Abdullah Gül geniş mutabakat aramış.. Kimle aramış?.. Kendi partisiyle değil.. Başka bir partinin lideriyle.. Kime karşı aramış?.. Cumhurbaşkanı Recep Tayyip Erdoğan’a karşı.. Soru şu?.. Bu mutabakatı kim istedi?.. Toplumsal bir mutabakat var zaten.. 55 milyon seçmenin 25 milyonunun oyunu alan bir lider var ülkenin başında.. 2002’den beri hiç seçim kaybetmemiş ve oylarını her seferinde daha da arttırarak gücünü, iktidarını tahkim etmiş bir parti var.. Üzerinde ‘toplumsal mutabakat’ olmasaydı muhtemelen 2002 seçimlerinde tarihe karışan Ecevit’ler gibi Çiller’ler gibi yok olup giderdi.. Mutabakat olup olmadığına öyle kapalı kapılar arkasında masa başında yapılan hesaplarla kitaplarla karar verilmez.. Mutabakatı millet kendi seçtiği adamla yapar, biter gider.. Asıl acı olan ne biliyor musunuz?.. Erdoğan’ın ‘Kardeşim’ dediği Abdullah Gül’ün, küresel finans çevrelerinin “Erdoğan’sız Türkiye” projesine baş aktör olmayı kabul etmesi.. Bu çok ciddi bir sorun.
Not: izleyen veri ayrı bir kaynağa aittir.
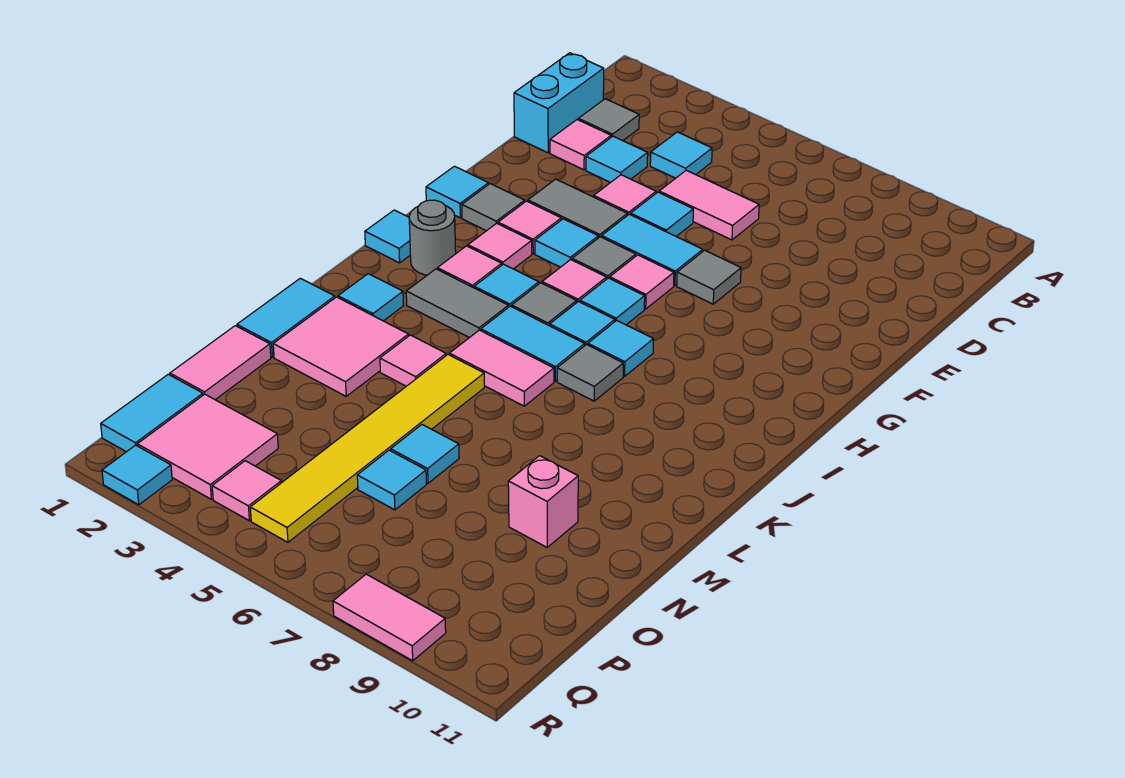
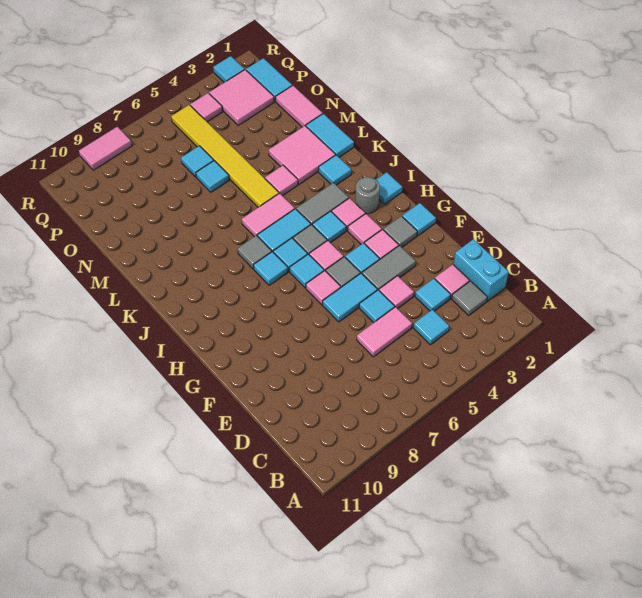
grey tile F7 level 1 -> none
pink brick N9 level 1 -> none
Bu, bugün sorun olduğu gibi bundan önceki her meselenin de yeniden dönüp geçmişe tek tek değerlendirilmesini gerektiren çok ama çok büyük bir sorun.. İlk kapısı çalındığı gün, elinin tersiyle itip, “siz neden bahsediyorsunuz, Erdoğan benim yol arkadaşım” demedi ya.. Bu saatten sonra ne dese boş.. Mutabakat, kapalı kapılar arkasında, gizli pazarlıklarla, küçük hesaplar üzere aranmaz.. Milletle, milletin içinde aranır. Sayın Gül bir faninin elde edebileceği bütün makamlara geldiğini söylüyor, haklıdır.. Fakat bu makamlara hiçbir zaman milletin doğrudan teveccühü ile gelmedi. Bilmemesi ondan herhalde..
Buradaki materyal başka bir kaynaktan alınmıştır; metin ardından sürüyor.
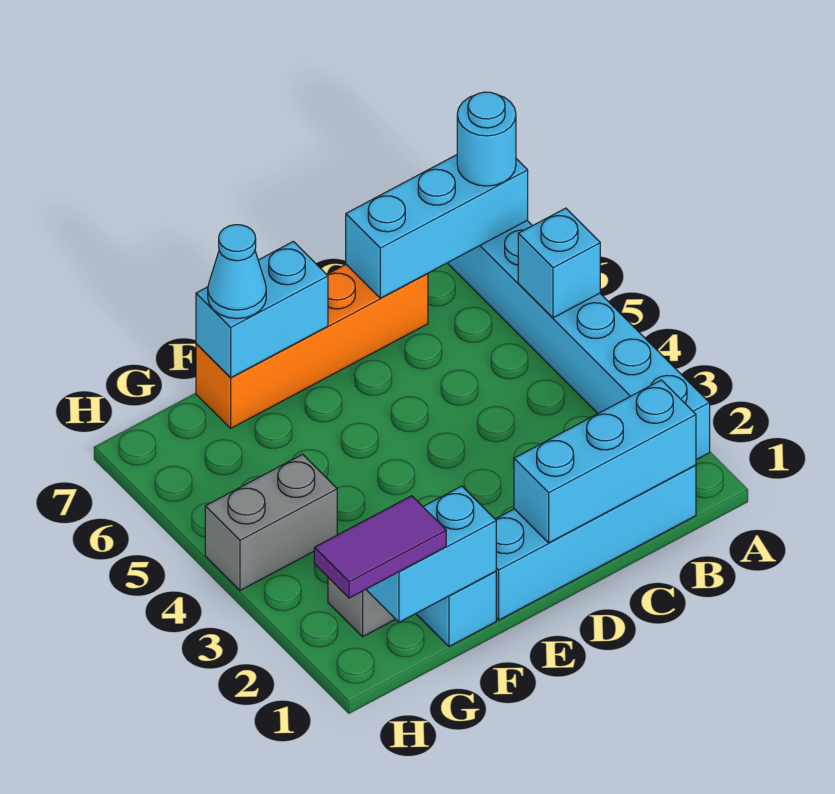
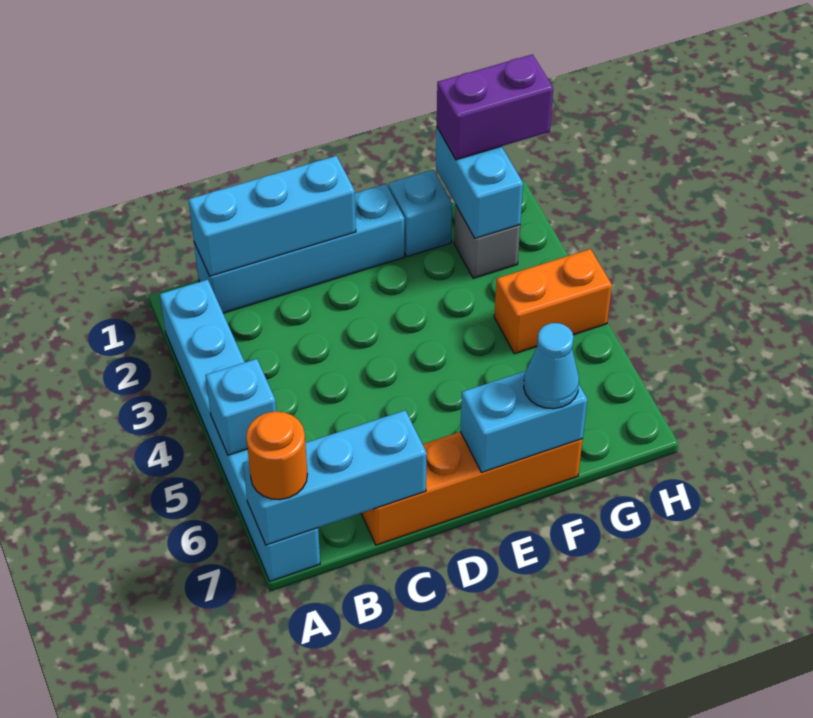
cyan round brick A7 level 3 -> orange round brick A7 level 3
cyan brick F1:G1 level 2 -> cyan brick G1:G2 level 2
purple tile G1:H1 level 3 -> purple brick G1:H1 level 3
grey brick G4:H4 level 1 -> orange brick G4:H4 level 1

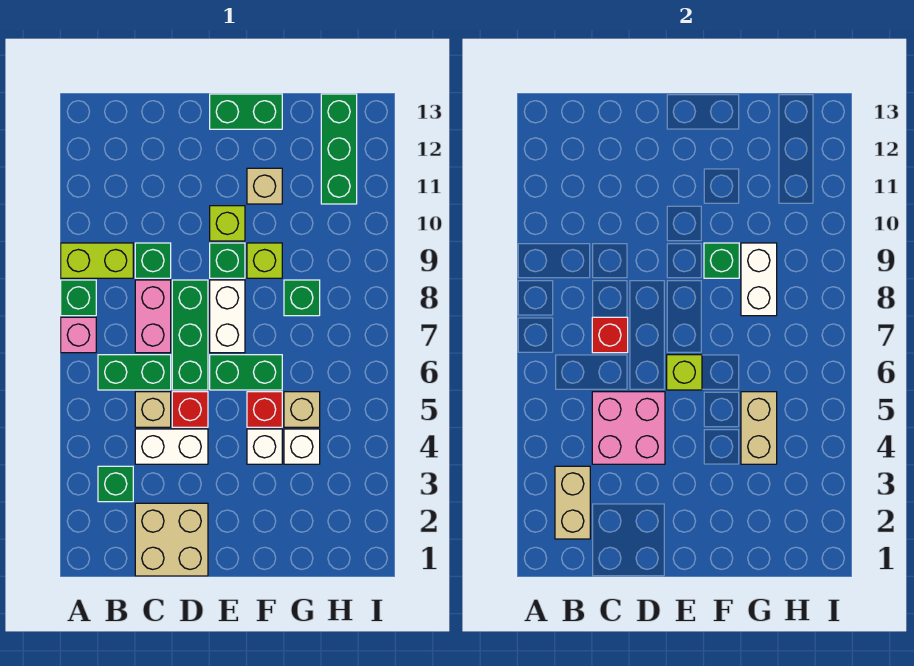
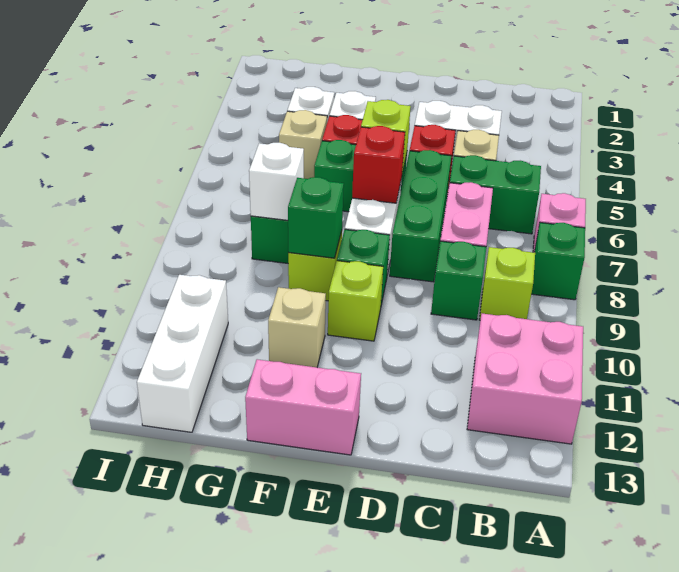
lime brick A9:B9 level 1 -> lime brick B9 level 1
tan brick B2:B3 level 2 -> none
green brick B3 level 1 -> none
tan brick C1:D2 level 1 -> none
pink brick C4:D5 level 2 -> pink brick A11:B12 level 1
red brick C7 level 2 -> red brick E7 level 2
green brick E13:F13 level 1 -> pink brick E13:F13 level 1
tan brick G4:G5 level 2 -> none
white brick G8:G9 level 2 -> white brick G8 level 2
green brick H11:H13 level 1 -> white brick H11:H13 level 1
Gül kaybedince başka kimler kaybetmiş sayıldı?
- Saadet Partisi kaybetti. 17/25 Aralık sürecinde Mustafa Kamalak ciddi ciddi FETÖ’nün emrine vermişti partiyi.. Ne yalan söyleyeyim, Temel Karamollaoğlu gelip de partiyi ‘Kayyum’dan teslim alınca biraz ümitlenmiştim.. Fakat nereden bilebilirdik ki, Amerika’dan devraldıkları partiyi İngilizler’e vereceklerini...
- Gül medyası kaybetti. Onlar da hazırlıksız yakalandı elbette.. Daha televizyon kuracaklardı.. Para arayışları devam ediyordu. FETÖ ayrışması sonrası hükümete yakın medyadan uzaklaşan eski liberaller, sürekli Erdoğan’ı suçlayıcı bir tavırla yazmaya devam eden eski AK Partili kalemler dönüş hazırlığı yapıyordu. Onlar da kaybetti.
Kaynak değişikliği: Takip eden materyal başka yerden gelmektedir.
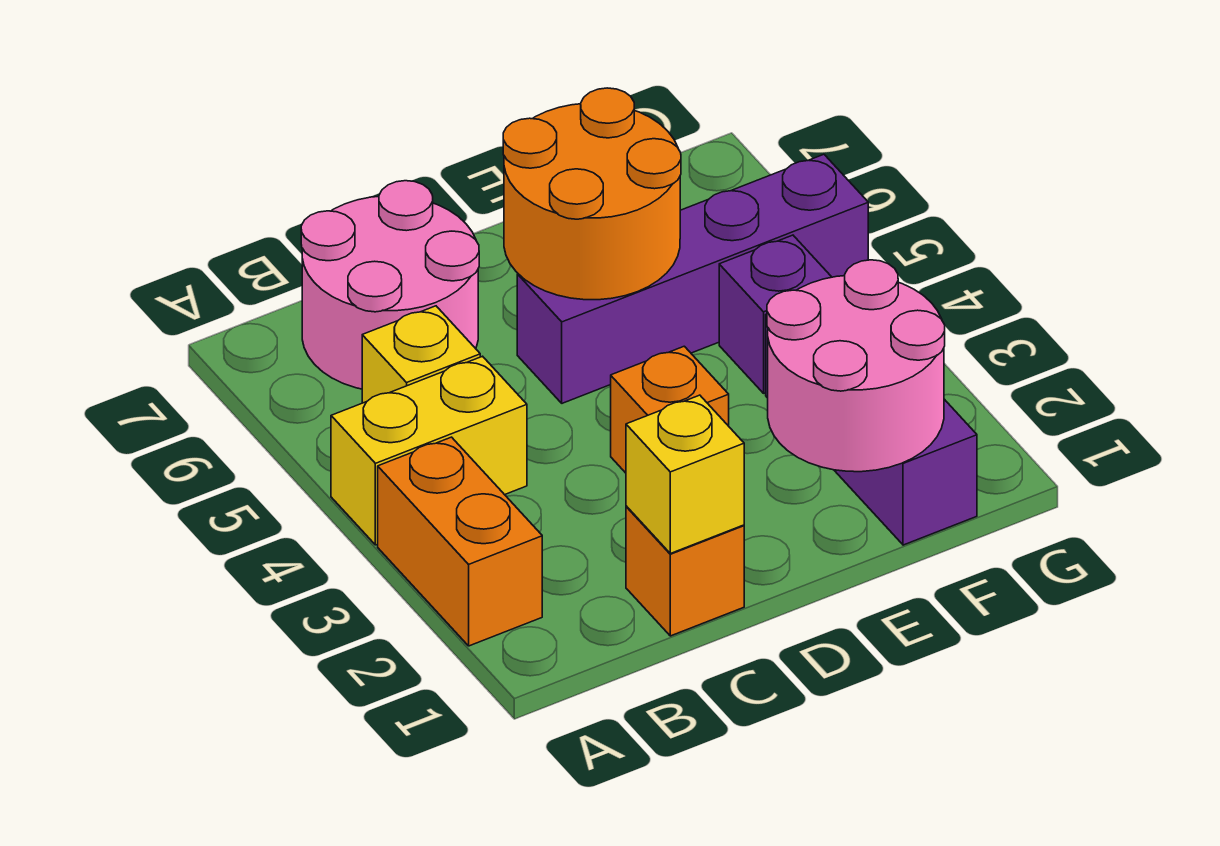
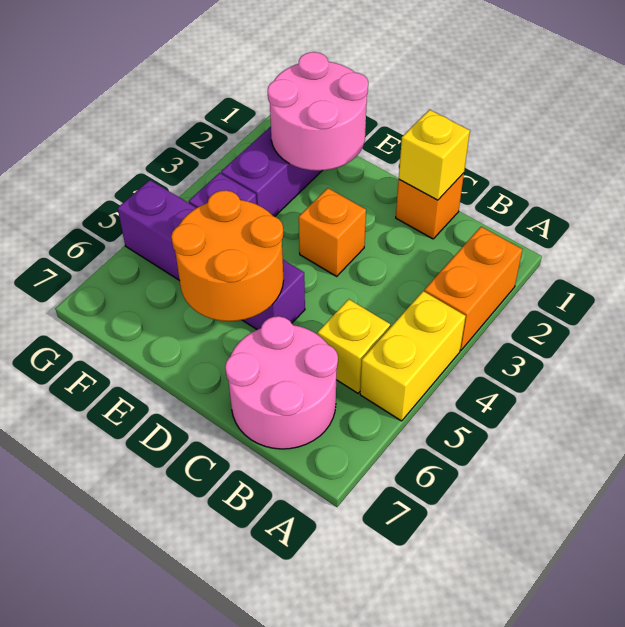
yellow brick A4:B4 level 1 -> yellow brick A4:A5 level 1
- Yerleşik düzen kaybetti. Son dönem sessizce Erdoğan’a yakın bir profil çizseler de gizliden gizliye, ‘artık bu şekilde devam etmesi zor’ diyen müesses nizamın planları da suya düştü..
- AKP’liler kaybetti.. Abdullah Gül ile, bu ‘geniş’ mutabakat arayışı sırasında, bir yandan Erdoğan’a yakın görünüp de bir yandan da, ‘ne olur ne olmaz’ diyerek Gül’e gidip gelen AKP’liler var.. Bunların kim oldukları da biliniyor. Neşeli Günler’deki ‘Ziya’ gibi her tarafı idare etmeye çalışanlar da kaybetti.
Milletin duasına mazhar olmuş vatan evlatlarına
Cumhurbaşkanlığı sözcüsü Büyükelçi Prof. Dr. İbrahim Kalın’ı çok yönlü kişiliğiyle herkes biliyor.. Özellikle türkülere olan tutkusunu bilmeyen yok. Öyle ki, dünyanın bir ucundan bir önemli dış temastan ülkeye döndüğünde bile, bazen gecenin bir vakti stüdyo açtırıp vurur sazın tellerine.. Hakkını da verir Allah için.. Şimdi de Yavuz Bingöl ile birlikte muhteşem bir türkü yapmış.. Afrin kahramanları için, bütün milletin duasına mazhar olmuş vatan evlatları için.. ‘Size milletin duası yeter’ diyen o muhteşem türküyü dinleyip dinleyip ağlıyorum.. “Mehmedim cephede vurur / Düşmana dünyayı dar eder / Düşmesin gönlüne keder / Milletin duası yeter...”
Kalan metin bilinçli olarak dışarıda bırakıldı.